Ming: The Year of Jiashen is a text-rich historical grand-strategy game built on detailed research into the final years of the Ming. Its map spans the Two Capitals and Thirteen Provinces, together with the powers of East Asia. Allocate grain and military pay, appoint or dismiss officials, issue imperial edicts, and contend with ministers in court. Preserve the Grand Secretariat and its traditional drafting procedures, abolish it in favor of direct imperial rule, or pursue an entirely different political settlement—the state will evolve around your choices.
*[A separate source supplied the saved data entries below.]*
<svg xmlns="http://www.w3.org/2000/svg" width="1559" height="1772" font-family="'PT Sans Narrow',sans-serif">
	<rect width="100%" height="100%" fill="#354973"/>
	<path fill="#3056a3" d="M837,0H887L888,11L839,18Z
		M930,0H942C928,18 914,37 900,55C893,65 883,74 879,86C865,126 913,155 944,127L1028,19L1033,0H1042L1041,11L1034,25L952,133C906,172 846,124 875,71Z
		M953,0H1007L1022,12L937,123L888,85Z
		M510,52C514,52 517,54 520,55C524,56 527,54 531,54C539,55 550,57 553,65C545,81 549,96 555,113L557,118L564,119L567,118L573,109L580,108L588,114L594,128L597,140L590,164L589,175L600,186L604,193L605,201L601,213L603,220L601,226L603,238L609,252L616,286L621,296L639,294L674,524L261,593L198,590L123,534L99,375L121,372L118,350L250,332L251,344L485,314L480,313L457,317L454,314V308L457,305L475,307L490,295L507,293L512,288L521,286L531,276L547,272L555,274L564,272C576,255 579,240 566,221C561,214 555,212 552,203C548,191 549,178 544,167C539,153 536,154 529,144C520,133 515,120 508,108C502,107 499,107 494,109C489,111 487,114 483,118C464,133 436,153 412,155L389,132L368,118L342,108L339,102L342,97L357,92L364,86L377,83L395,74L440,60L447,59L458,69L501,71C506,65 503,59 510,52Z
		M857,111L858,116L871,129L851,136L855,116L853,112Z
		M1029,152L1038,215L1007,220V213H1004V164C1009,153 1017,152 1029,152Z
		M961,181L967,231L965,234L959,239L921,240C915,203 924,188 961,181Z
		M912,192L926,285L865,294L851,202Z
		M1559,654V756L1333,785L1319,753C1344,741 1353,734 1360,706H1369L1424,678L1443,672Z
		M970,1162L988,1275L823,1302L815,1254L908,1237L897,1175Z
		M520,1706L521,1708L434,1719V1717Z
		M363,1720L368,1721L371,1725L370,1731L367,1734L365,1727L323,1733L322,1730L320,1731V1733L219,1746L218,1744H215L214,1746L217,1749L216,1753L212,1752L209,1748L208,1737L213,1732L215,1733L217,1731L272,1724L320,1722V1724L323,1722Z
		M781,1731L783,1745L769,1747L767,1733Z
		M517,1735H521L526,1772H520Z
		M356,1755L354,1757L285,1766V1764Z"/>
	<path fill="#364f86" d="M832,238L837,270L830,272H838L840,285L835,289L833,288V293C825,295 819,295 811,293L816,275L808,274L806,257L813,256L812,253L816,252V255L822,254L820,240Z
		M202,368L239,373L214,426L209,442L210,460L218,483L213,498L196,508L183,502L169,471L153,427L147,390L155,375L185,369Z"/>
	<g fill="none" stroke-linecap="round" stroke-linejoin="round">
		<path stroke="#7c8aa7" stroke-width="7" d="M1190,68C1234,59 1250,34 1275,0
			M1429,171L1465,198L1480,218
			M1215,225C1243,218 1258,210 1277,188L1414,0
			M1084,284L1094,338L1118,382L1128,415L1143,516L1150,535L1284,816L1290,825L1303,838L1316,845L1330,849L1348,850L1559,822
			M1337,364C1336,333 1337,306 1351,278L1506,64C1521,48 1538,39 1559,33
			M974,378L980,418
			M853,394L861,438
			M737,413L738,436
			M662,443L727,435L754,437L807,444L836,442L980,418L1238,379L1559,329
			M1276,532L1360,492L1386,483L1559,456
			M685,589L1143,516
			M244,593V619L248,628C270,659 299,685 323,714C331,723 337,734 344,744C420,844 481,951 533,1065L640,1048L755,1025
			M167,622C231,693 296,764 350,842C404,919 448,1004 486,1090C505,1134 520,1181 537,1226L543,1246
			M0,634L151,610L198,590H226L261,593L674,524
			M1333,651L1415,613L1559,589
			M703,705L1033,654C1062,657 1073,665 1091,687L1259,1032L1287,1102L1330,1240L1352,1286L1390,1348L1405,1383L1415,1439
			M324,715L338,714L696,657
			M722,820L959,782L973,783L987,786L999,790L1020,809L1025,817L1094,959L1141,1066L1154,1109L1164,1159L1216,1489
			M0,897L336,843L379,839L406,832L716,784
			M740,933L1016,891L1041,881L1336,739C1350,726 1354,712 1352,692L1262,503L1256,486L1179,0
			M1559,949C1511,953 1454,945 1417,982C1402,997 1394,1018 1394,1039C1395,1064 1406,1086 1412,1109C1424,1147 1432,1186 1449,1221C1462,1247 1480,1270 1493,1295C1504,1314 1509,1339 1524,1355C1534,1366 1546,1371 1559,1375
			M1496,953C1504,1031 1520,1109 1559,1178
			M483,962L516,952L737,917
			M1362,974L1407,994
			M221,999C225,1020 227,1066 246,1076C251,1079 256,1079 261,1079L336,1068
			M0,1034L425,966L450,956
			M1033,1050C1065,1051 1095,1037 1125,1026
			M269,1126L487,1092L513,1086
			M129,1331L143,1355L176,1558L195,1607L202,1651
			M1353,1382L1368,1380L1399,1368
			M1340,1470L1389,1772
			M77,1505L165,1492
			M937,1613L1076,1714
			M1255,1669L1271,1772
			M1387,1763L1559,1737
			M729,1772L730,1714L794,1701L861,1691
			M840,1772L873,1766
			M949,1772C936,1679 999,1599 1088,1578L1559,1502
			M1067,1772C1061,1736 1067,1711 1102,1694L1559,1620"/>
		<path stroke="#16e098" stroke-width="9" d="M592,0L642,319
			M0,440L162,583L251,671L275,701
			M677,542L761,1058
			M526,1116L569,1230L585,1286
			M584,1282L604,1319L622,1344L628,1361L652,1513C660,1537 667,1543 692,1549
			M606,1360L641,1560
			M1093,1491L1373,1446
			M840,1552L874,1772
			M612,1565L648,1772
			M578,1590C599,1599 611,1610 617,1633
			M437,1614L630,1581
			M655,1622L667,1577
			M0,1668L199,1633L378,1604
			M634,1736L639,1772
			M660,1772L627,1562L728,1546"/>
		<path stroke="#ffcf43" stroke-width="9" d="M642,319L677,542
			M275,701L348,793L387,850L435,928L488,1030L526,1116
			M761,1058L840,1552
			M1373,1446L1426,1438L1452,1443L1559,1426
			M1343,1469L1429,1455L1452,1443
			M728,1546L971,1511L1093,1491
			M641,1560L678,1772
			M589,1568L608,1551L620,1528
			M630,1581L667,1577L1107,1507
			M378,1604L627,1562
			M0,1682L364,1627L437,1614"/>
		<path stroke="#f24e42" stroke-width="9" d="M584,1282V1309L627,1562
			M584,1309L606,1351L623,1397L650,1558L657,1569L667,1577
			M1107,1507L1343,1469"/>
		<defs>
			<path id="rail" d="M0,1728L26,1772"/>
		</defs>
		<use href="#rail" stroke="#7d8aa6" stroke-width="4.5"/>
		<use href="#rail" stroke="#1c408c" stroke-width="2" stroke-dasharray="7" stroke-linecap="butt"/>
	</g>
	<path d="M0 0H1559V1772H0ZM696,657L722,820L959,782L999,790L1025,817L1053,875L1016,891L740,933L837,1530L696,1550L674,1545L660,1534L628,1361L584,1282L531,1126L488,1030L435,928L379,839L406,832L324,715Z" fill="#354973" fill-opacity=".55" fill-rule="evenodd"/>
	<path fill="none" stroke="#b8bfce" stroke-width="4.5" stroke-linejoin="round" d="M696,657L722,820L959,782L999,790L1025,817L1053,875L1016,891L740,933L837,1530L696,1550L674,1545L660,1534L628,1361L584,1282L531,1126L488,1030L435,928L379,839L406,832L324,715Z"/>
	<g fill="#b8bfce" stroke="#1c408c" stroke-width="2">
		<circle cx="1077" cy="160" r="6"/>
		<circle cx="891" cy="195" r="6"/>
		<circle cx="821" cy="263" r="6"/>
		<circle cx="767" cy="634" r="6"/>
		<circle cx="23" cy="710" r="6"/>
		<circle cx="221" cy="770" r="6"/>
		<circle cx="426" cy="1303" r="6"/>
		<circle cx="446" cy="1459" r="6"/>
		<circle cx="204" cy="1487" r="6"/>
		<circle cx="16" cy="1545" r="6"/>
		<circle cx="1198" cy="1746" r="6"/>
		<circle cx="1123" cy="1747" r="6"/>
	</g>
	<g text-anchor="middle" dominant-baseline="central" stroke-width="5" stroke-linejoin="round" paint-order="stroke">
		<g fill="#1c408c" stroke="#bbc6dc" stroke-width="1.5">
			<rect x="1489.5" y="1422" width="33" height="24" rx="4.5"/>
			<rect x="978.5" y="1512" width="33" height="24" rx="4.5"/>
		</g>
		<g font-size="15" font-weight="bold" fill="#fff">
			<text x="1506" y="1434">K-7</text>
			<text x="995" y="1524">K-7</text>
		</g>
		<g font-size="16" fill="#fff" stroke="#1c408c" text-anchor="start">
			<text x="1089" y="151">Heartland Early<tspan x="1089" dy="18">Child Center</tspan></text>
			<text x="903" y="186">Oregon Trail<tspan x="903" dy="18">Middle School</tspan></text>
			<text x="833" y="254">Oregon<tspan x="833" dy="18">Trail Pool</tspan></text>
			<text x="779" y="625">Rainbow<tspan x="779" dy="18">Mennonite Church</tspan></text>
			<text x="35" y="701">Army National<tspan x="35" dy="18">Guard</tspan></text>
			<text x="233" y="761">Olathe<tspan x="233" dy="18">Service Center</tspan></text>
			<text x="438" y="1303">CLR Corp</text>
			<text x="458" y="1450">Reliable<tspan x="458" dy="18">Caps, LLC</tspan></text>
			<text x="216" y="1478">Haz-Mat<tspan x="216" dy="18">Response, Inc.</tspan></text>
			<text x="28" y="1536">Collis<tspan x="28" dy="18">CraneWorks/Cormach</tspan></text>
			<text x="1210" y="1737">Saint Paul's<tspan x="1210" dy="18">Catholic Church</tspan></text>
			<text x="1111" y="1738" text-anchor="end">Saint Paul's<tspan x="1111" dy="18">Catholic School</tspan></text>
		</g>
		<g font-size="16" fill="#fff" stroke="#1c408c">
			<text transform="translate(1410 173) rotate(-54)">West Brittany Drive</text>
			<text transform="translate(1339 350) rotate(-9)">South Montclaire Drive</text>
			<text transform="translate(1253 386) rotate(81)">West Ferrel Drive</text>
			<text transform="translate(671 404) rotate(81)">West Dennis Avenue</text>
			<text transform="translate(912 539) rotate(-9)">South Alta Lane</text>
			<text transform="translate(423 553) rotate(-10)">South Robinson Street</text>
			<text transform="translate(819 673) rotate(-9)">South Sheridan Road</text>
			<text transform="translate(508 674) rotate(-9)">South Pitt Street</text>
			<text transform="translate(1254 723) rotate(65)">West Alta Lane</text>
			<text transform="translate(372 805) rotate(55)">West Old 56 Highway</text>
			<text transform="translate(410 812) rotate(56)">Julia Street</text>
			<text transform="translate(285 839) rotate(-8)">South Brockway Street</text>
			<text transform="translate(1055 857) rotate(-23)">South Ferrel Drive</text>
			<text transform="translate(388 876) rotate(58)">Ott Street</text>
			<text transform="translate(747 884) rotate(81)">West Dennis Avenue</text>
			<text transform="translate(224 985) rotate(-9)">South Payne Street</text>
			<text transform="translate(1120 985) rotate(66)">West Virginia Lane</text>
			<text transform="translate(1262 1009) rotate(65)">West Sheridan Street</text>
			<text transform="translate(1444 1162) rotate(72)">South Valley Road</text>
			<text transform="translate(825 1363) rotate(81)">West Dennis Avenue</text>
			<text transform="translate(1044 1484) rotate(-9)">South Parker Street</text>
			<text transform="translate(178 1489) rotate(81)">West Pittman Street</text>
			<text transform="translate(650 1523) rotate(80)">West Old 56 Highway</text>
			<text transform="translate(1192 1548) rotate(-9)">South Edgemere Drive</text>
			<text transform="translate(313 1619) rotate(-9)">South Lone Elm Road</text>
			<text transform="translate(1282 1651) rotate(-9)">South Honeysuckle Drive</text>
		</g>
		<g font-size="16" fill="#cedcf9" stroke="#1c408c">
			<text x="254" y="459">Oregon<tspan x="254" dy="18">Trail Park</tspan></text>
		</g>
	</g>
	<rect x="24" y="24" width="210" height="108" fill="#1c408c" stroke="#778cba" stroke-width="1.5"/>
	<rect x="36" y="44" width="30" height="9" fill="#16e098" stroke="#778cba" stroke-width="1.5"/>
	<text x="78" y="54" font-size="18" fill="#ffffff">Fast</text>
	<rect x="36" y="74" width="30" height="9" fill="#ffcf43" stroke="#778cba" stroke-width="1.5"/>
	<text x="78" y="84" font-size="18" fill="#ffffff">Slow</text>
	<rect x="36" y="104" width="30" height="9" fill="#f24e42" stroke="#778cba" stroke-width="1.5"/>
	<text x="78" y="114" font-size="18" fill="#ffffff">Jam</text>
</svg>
Government, military command, economic management, and diplomacy form the core of play. Respond to military dispatches, natural disasters, popular unrest, and long-running political crises. Read the court gazette to follow events across the realm, and debate policy with AI-assisted advisers whose responses reflect the current campaign. Great Shun's eastern advance, the Qing invasion, Jiangnan's gentry, and the military houses of Liaodong all compete within a changing historical system.
Your decisions are recorded, carried forward, and reflected in diverging historical outcomes.
Multiple perspectives let you plan from the throne or experience the upheaval from farms, streets, and marketplaces as a commoner. A broad technology tree, detailed resource and trade systems, dynamic situations, and historically researched characters and geography create a late-Ming world with both historical weight and strategic depth.
The spring of 1644 has arrived. Can the Ming survive this time?